The psychologist actually reminds me of two different women, who in turn are associated with “doing something your shouldn’t”, because of experiences during my childhood. However this is not emotional and I like the woman in the dream. (There are no big emotions in the dream.)
Rachel is not her real name; but anyways is a girl I was in love with when we were teenagers, but we were never in a relationship. Of course it was a long time ago I had such feelings for her, but we are fond of each other though we almost never meet. I sometimes dream about her, but when I do I don’t interpret her as the real-life Rachel, because that doesn’t make sense since she is not a current person in my life so to speak, but rather like an “inner woman”, who appears in my dreams from time to time.
Sometimes we were slow dancing when we were teenagers, which we also used to joke about because it was a little bit silly, we were a bit ironic about it; but of course I enjoyed it.
In real life I have not planned to have a party. In the dream, the party would be for the friends I new at the time (as a teenager).
Rachel has blue eyes, but in the dream, when she avoided my gaze, her eyes were a little bit strange. In real life she wouldn’t behave this “touchy” in such a situation, so I’m quite surprised in the dream.
Long time ago me and Rachel had an mail conversation, but not about any intellectual matters, but rather personal. At the time, ironically, she fancied me, but I had already met my wife.
The boyfriend actually reminds me of myself as a teenager. In the dream I have no contact with him, which actually makes sense if he is sort of me.

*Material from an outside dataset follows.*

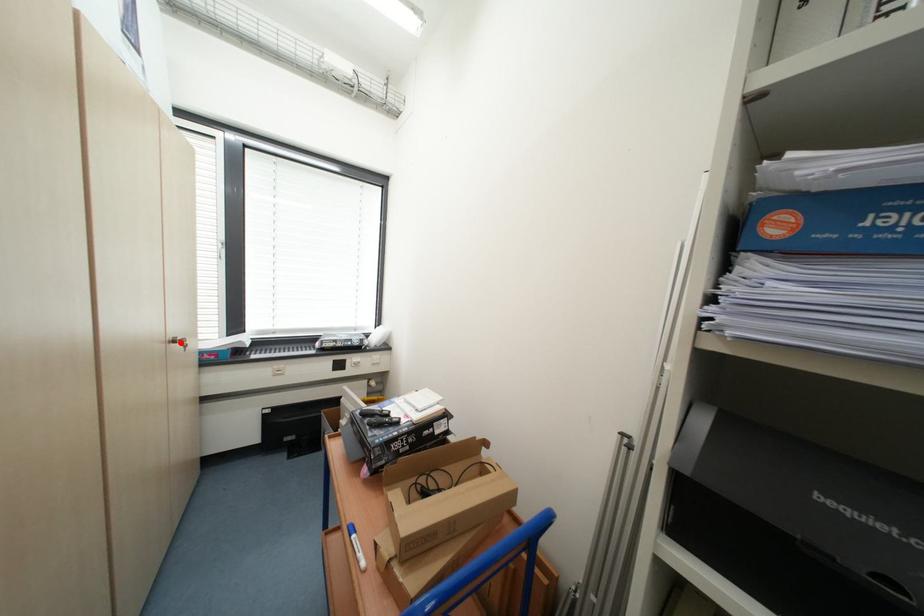
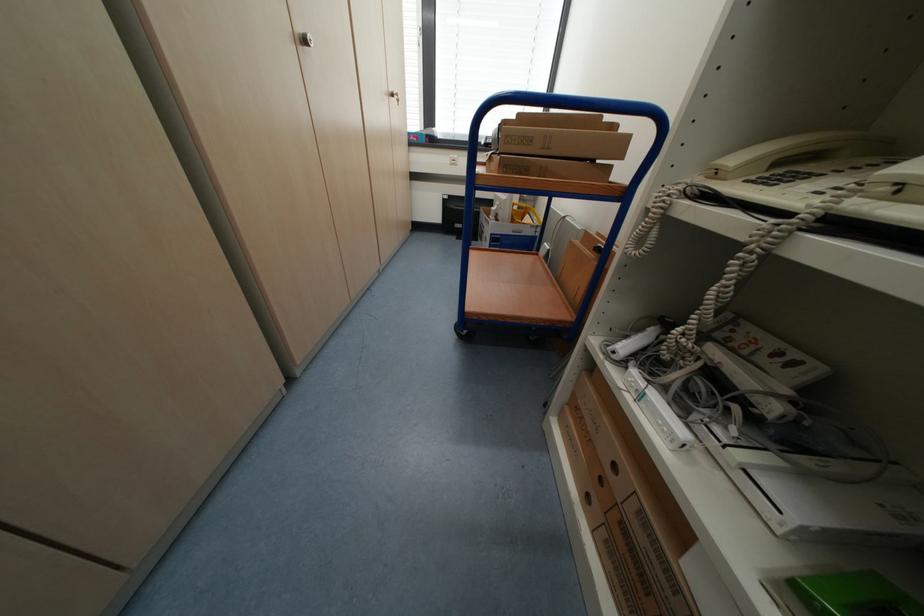
Find the pixel in the second image that matches the highlighted location in the first image.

I would never in real life “cheat” in a queue, as in the dream take the third number, because I think it is important to respect queues and such.
General remarks
One thing that strikes me in this dream, is the many references to a particular time in my life, say about eighteen years old. In the dream I consider myself to be very young, I met Rachel as a teenager, the party would be for friends from or at that time, slow dancing is something we did at the time, the boyfriend looked a little bit like me as a teenager. But at the same time, in the dream, it wasn’t a historical setting, but present time.
The day before the dream I was having an intellectual argument, and I felt that I was getting emotional and thought I should keep my mouth shut, but I didn’t, and felt a little dumb afterwards, because I simply acted childish. It was a situation that triggered an inferiority complex and I thought that when that emotion arises I need take a step back and be humble instead of the opposite, especially when I really don’t have the knowledge to argue about whatever it is.
Where I'm stumped is in particular the ending, it feels I have no clue what that means. Please don't hesitate to throw out some thoughts, thanks for reading.